In short: the link was up, the route was installed, the radio was happy, and no packets came back.

Detection

There was none. The incident was detected by a human noticing the next morning that pages did not load. There was no alert, no automated check, and no log-based watchdog that would have escalated.

Remediation

We have shipped a connectivity watchdog (net-watchdog, on a 2-minute systemd timer) that performs an active reachability check against three upstream anycast addresses (1.1.1.1, 8.8.8.8, 9.9.9.9) bound to wlan0. On consecutive failures it executes an escalation ladder:

  1. Observe (one failure can be a packet drop).
  2. nmcli device reapply wlan0.
  3. nmcli device disconnect && connect wlan0.
  4. Restart NetworkManager.
  5. Bounce the wlan0 interface at the link layer.
  6. Reboot, as a last resort, after ~24 minutes of confirmed unreachability.

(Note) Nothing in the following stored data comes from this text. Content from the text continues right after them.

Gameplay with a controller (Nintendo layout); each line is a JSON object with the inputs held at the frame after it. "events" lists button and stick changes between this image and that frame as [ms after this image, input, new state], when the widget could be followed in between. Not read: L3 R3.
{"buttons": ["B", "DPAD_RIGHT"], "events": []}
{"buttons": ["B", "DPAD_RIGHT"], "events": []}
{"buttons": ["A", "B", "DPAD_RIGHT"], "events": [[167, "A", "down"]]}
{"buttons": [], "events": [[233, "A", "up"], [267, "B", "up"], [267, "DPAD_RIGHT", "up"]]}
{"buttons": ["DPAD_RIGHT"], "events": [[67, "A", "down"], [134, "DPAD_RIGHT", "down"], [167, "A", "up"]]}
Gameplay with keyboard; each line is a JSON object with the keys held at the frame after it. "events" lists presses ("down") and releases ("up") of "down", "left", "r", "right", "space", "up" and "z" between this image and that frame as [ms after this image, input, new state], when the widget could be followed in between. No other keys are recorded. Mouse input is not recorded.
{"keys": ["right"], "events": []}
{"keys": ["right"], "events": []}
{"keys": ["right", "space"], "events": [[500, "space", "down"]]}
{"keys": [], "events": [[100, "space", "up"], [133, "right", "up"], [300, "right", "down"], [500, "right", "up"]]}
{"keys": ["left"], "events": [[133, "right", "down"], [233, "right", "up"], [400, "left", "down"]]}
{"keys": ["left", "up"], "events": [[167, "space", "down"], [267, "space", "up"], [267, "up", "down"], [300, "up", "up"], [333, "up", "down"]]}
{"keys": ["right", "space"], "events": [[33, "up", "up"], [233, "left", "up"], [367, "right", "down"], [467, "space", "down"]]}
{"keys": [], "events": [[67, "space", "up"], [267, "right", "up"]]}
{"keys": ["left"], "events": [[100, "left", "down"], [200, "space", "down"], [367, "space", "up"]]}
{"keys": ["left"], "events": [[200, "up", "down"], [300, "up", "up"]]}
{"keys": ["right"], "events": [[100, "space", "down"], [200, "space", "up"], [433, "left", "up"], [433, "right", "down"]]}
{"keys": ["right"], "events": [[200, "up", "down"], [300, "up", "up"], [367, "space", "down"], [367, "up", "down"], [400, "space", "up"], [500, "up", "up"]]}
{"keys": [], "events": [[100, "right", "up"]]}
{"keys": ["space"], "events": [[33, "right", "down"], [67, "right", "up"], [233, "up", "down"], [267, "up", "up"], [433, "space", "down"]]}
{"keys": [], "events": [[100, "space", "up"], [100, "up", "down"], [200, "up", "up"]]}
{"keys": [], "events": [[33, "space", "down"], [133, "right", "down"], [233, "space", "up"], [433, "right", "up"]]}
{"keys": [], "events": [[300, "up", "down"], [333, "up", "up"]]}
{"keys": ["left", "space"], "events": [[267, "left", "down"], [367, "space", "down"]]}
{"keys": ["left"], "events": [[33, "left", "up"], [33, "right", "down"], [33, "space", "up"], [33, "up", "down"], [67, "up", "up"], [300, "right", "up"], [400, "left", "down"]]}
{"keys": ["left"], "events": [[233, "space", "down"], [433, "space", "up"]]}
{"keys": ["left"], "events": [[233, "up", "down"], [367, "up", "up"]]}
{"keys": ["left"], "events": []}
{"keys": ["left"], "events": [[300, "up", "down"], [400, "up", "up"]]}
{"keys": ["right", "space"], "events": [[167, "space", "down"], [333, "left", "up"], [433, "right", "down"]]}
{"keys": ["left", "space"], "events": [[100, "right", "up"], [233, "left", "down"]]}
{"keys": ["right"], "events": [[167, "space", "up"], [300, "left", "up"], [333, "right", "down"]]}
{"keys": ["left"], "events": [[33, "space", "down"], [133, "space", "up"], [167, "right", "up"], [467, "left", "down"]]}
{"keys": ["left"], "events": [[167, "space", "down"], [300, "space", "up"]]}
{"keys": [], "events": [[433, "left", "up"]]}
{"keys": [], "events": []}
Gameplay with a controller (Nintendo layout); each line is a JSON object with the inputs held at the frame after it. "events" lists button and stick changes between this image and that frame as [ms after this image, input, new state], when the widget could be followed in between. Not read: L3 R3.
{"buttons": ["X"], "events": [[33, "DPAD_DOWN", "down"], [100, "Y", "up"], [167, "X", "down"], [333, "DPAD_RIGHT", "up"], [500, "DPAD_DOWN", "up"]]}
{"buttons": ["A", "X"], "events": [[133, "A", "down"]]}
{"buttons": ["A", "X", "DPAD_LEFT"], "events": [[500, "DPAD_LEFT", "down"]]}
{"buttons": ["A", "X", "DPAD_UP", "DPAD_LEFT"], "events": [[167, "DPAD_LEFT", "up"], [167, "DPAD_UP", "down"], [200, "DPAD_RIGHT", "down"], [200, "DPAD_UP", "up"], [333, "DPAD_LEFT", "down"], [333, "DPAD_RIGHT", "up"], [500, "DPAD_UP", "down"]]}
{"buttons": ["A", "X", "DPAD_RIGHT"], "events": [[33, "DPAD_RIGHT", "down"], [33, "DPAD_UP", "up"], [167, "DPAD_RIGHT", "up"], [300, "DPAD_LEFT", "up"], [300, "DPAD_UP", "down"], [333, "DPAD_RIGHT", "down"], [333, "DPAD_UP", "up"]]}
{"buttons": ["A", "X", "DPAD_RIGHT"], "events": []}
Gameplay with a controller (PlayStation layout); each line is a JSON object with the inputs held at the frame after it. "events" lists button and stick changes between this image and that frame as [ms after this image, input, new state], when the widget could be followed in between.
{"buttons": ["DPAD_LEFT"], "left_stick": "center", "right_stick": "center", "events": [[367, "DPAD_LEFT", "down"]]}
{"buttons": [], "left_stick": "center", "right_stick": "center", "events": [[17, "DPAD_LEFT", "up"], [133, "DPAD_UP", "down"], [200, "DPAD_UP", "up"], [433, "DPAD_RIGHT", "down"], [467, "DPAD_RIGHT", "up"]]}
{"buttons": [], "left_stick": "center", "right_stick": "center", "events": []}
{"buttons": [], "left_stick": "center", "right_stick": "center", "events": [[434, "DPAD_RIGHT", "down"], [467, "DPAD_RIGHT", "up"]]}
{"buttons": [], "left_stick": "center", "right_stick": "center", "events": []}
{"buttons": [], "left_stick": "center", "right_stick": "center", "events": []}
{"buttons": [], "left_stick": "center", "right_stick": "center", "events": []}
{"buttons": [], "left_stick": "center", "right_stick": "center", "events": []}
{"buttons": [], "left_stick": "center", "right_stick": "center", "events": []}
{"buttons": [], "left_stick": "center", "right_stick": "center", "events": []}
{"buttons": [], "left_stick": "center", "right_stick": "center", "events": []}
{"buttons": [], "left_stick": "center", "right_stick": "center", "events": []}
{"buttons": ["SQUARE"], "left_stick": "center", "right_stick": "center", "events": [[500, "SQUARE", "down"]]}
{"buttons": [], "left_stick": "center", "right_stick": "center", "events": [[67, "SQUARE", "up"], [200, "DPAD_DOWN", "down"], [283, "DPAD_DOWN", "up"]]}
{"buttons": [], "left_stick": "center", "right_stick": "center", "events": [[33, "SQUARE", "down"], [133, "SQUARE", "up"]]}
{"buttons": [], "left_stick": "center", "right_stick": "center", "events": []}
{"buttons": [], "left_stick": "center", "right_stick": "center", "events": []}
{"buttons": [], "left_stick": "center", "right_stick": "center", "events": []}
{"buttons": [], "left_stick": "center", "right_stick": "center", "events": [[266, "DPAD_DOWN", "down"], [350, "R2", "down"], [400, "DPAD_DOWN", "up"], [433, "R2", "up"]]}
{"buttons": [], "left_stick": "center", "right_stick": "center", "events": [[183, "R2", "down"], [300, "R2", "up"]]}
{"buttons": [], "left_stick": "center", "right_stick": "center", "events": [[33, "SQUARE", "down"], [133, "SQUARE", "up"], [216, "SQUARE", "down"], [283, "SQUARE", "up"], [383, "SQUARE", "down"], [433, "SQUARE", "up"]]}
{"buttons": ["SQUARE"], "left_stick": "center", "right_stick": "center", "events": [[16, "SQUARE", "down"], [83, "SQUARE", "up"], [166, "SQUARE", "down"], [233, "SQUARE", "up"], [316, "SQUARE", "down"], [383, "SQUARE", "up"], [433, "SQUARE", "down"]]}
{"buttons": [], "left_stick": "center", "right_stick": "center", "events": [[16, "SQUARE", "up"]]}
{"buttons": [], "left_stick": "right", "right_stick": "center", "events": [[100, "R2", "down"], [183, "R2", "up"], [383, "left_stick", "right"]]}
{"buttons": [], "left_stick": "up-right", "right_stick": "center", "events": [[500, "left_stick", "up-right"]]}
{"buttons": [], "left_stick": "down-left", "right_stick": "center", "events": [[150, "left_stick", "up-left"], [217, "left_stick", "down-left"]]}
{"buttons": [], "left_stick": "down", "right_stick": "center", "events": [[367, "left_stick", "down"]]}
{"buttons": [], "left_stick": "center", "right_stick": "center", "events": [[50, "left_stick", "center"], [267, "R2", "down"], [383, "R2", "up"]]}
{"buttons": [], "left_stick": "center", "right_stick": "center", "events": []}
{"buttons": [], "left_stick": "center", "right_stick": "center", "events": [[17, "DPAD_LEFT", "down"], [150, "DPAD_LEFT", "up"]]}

All actions log to the journal under the net-watchdog tag.

Worst-case time-to-recover under this design is ~24 minutes, down from “however long until a human notices.” We consider this acceptable for the operating environment (a home server, one human, no SLA), but it is not zero, and we will continue to look for ways to reduce it.

What we’re still not doing

  • We are not yet alerting off-host when the watchdog escalates. If the recovery itself fails (e.g., the WiFi driver is wedged at the kernel level and an ip link bounce doesn’t help), the only signal will be that the host stops responding entirely — which is, again, “human notices the next morning.”
  • We have not addressed the upstream cause. The router presumably will do whatever it did again. The Pi must remain resilient to it.
  • We have no second physical link (no ethernet). The watchdog cannot route around a failed radio.

We do not, at this time, plan a global incident review.